The Catholic community in Canara region is a sterling example of brave defense of Catholic faith and agile acculturation of Christianity in Indian soil.
Often called the Konkani Christians because of the language they use, the original community migrated from Goa during 1500-1763. Varied political, economic and cultural reasons led to the migration.
The Portuguese colonizers in Goa imposed excessive taxes on the native Christians. The taxes were so huge that in 1642 some native Goans sent a memorandum to Lisbon.
The Portuguese, in their efforts to keep Christian purity, insisted the converts should avoid anything that is Hindu. The Portuguese rulers also insisted the natives should adopt foreign food habits and dress. They also gave European names to the natives. But Konkani Christians wanted to preserve their language, culture and manners.
The "Edict of Goa Inquisition" could have also led to the migration. The edict wanted to remove all traces of paganism in the native Christians' birth, death, festivals and dress. It instilled fear and insecurity among the native Christians.
Some historians say better prospects for the agrarian community and greater political stability in the Canara region contributed to the migration.
As they settled happily, Konkani Catholics learnt Kannada and Tulu, the local dialects in Canara region. However, they fostered their love for their mother tongue Konkani. By 1763, they were organized into several communities of parishes and built up their own business.
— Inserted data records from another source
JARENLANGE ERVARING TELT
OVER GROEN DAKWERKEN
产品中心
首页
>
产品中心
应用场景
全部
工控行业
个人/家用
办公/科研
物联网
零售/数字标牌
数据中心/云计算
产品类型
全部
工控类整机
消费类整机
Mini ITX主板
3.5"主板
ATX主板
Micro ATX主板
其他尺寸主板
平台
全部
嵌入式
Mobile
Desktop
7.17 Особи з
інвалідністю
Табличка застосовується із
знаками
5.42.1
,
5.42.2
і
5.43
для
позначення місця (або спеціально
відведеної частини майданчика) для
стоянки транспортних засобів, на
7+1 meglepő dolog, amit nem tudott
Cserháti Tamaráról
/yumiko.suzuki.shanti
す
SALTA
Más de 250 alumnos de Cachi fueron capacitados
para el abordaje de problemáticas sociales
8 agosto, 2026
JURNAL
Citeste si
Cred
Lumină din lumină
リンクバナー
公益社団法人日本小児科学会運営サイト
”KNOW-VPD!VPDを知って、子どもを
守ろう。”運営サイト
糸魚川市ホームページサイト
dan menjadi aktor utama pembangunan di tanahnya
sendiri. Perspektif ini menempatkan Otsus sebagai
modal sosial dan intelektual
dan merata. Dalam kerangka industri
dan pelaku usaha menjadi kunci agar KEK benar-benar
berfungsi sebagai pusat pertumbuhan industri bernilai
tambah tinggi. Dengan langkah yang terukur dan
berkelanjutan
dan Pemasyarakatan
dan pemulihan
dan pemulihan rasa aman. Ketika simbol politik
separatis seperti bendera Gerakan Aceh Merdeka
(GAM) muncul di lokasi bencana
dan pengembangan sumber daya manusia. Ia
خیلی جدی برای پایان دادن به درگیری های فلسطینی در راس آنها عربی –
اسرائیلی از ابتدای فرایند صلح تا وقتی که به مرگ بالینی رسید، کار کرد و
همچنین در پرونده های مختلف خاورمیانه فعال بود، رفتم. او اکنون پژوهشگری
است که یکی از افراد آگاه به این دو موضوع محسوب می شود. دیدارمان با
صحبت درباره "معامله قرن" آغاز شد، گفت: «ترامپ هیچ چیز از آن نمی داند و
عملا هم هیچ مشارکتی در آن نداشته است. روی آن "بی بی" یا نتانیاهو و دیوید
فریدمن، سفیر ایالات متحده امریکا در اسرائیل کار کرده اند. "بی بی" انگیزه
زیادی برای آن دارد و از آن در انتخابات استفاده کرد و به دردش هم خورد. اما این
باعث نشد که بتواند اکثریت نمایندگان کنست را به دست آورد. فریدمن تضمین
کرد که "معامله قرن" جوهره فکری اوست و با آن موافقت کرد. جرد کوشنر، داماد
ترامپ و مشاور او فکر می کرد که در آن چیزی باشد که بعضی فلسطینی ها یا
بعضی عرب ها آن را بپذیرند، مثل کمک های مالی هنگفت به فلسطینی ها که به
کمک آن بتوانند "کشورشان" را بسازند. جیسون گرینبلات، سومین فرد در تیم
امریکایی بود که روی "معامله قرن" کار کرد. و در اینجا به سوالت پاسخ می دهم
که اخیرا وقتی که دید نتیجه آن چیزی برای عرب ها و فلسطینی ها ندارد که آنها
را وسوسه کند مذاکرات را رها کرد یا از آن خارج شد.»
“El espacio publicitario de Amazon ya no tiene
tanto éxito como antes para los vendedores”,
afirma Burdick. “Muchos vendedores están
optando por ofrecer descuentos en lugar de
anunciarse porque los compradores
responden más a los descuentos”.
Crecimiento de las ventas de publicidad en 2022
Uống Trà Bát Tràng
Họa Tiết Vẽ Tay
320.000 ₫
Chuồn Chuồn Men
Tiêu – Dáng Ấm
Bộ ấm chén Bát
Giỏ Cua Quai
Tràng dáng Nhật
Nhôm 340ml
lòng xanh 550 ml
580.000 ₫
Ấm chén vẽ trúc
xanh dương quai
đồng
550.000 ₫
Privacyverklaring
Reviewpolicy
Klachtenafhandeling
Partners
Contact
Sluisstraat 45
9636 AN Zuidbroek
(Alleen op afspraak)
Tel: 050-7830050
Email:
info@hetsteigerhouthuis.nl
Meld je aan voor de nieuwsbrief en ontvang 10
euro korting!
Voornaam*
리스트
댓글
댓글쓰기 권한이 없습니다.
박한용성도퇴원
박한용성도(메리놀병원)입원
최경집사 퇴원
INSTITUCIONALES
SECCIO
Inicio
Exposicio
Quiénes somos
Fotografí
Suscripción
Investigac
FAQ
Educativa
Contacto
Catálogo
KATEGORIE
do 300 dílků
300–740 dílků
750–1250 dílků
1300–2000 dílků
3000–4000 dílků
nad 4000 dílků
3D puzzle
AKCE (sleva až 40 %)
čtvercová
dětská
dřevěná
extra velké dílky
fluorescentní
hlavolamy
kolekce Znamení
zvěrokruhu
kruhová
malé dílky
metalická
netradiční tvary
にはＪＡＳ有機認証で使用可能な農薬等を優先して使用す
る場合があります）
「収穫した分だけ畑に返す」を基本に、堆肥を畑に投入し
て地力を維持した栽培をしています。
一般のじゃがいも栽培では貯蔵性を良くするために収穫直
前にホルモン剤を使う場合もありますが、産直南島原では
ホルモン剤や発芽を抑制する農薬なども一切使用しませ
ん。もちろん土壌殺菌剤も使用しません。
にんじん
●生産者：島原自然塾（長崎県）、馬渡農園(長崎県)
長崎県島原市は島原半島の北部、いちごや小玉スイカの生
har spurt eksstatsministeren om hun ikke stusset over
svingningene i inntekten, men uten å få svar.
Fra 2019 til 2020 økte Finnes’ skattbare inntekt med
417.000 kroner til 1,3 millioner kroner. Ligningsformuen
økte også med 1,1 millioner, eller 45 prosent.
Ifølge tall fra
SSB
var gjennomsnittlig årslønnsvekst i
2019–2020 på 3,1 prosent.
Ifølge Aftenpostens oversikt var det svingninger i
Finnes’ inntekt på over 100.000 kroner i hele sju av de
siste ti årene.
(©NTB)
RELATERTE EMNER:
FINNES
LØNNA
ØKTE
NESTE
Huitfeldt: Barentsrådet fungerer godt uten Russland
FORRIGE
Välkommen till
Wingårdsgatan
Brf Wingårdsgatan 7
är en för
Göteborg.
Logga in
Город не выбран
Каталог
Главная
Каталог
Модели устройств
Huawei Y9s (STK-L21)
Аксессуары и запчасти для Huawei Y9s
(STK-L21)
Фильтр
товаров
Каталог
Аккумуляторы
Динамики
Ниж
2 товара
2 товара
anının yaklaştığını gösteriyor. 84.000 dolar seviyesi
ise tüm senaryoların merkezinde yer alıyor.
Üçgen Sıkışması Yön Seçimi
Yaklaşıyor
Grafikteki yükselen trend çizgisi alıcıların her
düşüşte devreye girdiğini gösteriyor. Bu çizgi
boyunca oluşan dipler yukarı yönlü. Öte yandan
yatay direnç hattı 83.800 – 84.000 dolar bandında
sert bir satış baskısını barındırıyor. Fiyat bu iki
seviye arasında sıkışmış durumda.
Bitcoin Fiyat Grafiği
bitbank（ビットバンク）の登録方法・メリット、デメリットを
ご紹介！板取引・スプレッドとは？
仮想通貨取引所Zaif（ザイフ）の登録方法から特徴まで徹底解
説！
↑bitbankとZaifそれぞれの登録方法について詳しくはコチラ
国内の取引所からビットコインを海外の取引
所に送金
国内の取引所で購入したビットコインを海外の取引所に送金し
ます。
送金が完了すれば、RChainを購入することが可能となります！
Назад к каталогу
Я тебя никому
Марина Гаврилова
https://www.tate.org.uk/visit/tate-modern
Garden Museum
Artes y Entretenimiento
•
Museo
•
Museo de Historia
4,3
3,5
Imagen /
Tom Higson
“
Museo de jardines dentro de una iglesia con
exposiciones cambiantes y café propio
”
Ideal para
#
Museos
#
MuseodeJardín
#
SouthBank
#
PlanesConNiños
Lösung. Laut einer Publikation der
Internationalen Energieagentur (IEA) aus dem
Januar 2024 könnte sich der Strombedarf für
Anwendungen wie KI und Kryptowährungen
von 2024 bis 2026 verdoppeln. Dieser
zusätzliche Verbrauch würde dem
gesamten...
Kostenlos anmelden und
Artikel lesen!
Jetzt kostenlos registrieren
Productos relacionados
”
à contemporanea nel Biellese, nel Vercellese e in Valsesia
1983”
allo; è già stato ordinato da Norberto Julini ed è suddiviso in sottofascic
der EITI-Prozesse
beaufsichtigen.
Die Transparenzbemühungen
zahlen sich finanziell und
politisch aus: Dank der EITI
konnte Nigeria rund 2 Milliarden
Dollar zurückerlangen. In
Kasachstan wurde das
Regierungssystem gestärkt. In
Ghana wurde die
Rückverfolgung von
A historical event of great significance happened when South Canara came under the rule of Hyder Ali and Tipu Sultan between 1761-1799.
Soon after the treaty of Mangalore in 1784, Tipu Sultan issued orders to all stations in Kerala to seize the Christians, confiscate their estates and deport them to Seringapatnam.
The Konkani Christians of South Canara were caught in the crossfire of Anglo-Mysore relations and many of them suffered what the Konkani Christians call "the historical experience of Captivity" under Tipu Sultan.
Tipu committed several excess on the Christians and subjected them to inhuman misery, including death and torture.
The fourth Anglo-Mysore war led to the liberation of Christians from captivity after 15 years. The British took over South Canara after the fall of Tipu Sultan in 1799.
Some 15,000 of the exiled Konkani Christians survived. British General Wellesley helped some 10,000 of them return to Canara and allowed them to resettle on their land. He also restored their land holdings.
The present Konkani Catholics in Canara are the descendents of those survivors.